= Eve Fights Back =

TV documentary on self-defense for women

Eve Strikes Back ( Eve Fights Back) is a one off TV documentary on self defence for women, specially commissioned by the BBC and produced by Cat's Eye Productions Ltd. in association with Domino Films in 1992. Lynsey de Paul devised and presents the program, which provides advice to women on how to maintain their personal safety. She also demonstrates how women can defend themselves from attacks, and interviews women who have been attacked. De Paul reports that 180,000 rapes and sexual assaults are recorded each year in England and Wales, while research in the United States suggests that women can double their chances of avoiding being raped if they resist their attacker. It was first shown on BBC One on 10 August 1992 and repeated on 29 March 1993. The program won a Royal Television Society Award.

# [Record extracts]

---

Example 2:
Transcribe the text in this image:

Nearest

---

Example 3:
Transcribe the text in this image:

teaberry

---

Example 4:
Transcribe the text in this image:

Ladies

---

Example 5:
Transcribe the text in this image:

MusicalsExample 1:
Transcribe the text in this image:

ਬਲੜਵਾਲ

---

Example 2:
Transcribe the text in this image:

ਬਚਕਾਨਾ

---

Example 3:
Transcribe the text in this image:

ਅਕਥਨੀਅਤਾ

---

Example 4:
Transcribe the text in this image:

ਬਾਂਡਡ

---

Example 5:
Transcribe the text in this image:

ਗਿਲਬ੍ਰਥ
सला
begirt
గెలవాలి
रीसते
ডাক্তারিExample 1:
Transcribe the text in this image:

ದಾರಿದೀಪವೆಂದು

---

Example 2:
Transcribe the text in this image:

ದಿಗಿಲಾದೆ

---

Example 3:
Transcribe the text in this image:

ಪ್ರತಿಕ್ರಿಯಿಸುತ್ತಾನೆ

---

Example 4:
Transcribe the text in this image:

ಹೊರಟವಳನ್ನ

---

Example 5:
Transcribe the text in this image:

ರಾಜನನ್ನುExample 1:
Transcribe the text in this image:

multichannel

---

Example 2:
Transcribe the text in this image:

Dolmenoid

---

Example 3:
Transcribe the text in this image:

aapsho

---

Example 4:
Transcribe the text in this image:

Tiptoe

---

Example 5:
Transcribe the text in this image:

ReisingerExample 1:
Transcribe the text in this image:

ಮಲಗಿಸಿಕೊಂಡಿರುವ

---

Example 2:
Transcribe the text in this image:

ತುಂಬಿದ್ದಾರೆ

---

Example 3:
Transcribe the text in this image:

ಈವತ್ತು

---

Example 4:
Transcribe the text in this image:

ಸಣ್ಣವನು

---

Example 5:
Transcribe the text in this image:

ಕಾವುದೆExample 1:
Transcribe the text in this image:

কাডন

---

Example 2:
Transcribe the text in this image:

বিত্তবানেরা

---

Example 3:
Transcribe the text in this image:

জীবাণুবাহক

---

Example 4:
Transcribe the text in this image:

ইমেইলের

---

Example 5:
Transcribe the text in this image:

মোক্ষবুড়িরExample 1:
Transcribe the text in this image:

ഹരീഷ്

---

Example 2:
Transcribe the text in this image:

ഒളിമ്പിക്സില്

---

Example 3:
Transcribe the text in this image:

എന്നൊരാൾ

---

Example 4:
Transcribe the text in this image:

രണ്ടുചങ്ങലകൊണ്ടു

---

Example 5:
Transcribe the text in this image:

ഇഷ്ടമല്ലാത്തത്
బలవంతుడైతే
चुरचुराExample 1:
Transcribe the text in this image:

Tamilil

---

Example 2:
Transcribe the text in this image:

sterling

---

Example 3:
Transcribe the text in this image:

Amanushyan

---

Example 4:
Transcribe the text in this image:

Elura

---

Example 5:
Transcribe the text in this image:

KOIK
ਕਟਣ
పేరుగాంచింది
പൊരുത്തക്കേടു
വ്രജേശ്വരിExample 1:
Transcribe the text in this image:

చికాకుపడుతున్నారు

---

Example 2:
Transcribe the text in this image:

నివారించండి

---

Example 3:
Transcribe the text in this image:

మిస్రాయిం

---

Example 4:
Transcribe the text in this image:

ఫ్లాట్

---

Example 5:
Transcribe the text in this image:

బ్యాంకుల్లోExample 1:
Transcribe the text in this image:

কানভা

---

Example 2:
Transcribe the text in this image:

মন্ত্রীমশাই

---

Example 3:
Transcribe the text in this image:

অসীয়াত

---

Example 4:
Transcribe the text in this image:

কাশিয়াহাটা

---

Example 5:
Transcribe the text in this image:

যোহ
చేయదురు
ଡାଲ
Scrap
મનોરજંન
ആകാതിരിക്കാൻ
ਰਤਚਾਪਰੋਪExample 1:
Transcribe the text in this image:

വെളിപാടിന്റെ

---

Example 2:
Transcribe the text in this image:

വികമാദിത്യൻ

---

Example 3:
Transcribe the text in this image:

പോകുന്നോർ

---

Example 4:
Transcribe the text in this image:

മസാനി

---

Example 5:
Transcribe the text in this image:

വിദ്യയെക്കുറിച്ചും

---

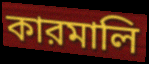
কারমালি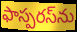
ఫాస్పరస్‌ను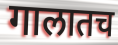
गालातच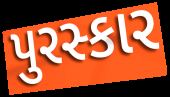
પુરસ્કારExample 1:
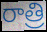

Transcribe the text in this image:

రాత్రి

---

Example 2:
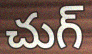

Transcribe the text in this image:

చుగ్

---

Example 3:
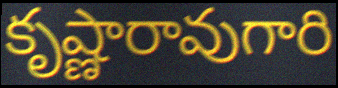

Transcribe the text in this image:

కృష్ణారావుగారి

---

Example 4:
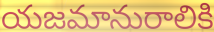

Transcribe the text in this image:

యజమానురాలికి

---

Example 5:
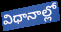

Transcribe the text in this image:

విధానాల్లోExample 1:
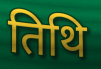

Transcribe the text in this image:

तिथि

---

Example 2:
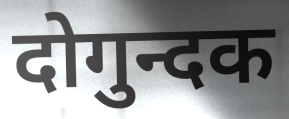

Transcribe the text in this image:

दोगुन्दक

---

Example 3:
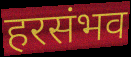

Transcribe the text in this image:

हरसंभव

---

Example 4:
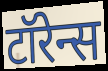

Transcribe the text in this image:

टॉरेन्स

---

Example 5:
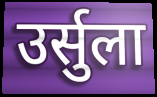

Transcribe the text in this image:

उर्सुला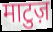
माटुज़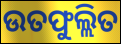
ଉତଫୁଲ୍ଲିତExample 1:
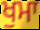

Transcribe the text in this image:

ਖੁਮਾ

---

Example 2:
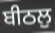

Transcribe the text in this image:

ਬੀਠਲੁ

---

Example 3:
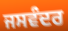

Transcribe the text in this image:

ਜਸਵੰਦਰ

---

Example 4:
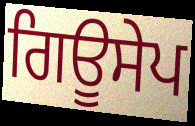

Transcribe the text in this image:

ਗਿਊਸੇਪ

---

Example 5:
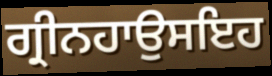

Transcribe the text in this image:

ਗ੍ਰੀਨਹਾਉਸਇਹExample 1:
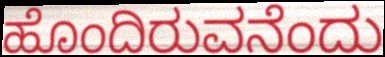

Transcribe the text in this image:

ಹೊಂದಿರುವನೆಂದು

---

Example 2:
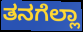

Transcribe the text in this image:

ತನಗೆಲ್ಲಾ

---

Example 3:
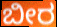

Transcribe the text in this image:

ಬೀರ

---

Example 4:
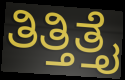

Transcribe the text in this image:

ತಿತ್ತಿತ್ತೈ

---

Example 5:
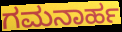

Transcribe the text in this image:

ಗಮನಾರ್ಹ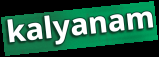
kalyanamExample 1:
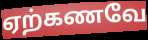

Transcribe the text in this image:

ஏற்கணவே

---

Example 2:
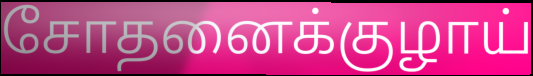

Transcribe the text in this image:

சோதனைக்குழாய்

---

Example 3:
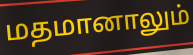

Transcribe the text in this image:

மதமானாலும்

---

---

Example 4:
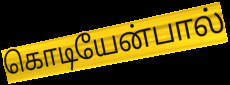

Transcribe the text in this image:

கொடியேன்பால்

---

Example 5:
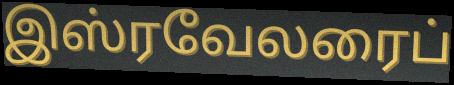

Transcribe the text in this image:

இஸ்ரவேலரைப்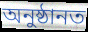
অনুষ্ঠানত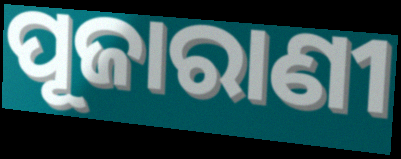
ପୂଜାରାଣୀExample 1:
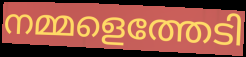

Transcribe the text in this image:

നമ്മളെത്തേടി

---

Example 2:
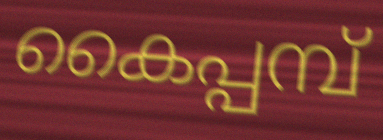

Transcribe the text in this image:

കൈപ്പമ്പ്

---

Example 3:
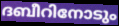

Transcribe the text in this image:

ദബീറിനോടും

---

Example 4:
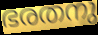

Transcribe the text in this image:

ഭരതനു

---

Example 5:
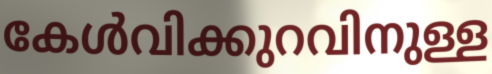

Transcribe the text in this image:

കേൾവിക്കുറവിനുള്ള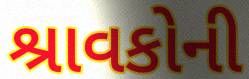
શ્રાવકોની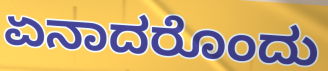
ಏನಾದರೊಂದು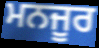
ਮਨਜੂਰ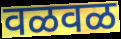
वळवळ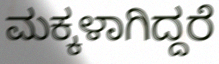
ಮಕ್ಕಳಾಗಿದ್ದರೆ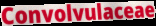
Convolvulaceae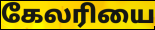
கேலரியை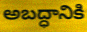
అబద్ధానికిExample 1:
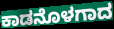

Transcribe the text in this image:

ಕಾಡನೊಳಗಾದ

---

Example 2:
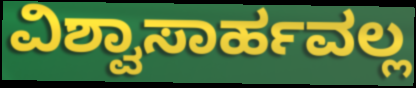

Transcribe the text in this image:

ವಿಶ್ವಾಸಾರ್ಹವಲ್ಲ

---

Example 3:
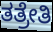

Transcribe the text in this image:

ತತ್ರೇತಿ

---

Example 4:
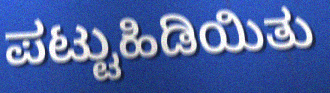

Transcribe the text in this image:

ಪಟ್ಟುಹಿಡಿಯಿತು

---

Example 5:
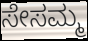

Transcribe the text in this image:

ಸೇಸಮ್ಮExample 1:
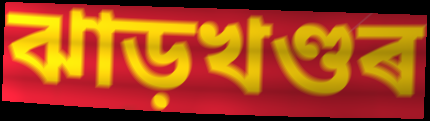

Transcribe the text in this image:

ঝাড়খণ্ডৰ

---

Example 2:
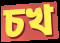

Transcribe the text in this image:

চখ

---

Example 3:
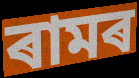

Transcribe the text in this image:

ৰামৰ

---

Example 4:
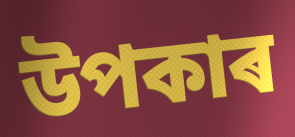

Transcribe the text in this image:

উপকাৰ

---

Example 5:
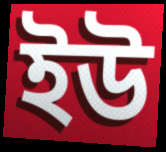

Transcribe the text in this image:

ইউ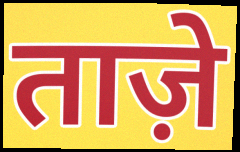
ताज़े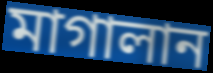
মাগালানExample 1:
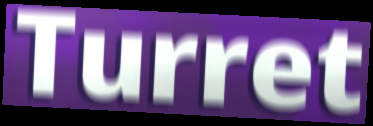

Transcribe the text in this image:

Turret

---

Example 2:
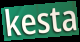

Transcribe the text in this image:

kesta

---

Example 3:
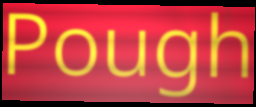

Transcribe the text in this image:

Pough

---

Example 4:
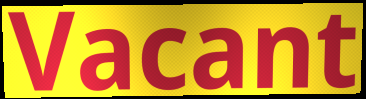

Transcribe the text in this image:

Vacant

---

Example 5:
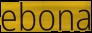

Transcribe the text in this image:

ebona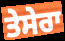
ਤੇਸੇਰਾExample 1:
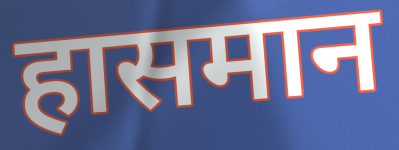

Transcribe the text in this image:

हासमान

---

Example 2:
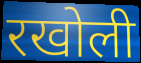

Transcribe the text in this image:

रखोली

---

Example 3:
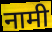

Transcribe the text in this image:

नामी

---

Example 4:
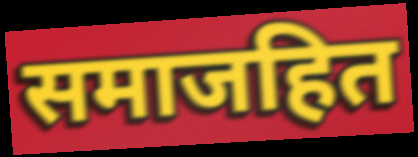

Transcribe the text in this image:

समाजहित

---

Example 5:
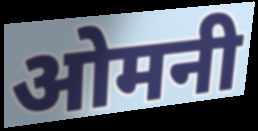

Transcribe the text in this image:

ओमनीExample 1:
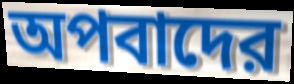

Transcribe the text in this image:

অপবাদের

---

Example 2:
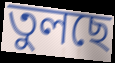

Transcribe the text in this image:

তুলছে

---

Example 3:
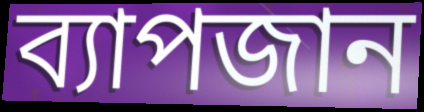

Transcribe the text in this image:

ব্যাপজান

# [Written tasks]
a. From the Eve Fights Back text above, extract everything from "TV documentary on self-defense" down to "Television Society Award.".
b. Answer these from the Eve Fights Back text above:
(i) Which company produced the documentary in association with Domino Films?
(ii) On what date was the program repeated?
(iii) What award did the program win?

# [Task-by-task outputs]
a.
TV documentary on self-defense for women

Eve Strikes Back ( Eve Fights Back) is a one off TV documentary on self defence for women, specially commissioned by the BBC and produced by Cat's Eye Productions Ltd. in association with Domino Films in 1992. Lynsey de Paul devised and presents the program, which provides advice to women on how to maintain their personal safety. She also demonstrates how women can defend themselves from attacks, and interviews women who have been attacked. De Paul reports that 180,000 rapes and sexual assaults are recorded each year in England and Wales, while research in the United States suggests that women can double their chances of avoiding being raped if they resist their attacker. It was first shown on BBC One on 10 August 1992 and repeated on 29 March 1993. The program won a Royal Television Society Award.

b.
(i) Cat's Eye Productions Ltd.
(ii) 29 March 1993
(iii) A Royal Television Society Award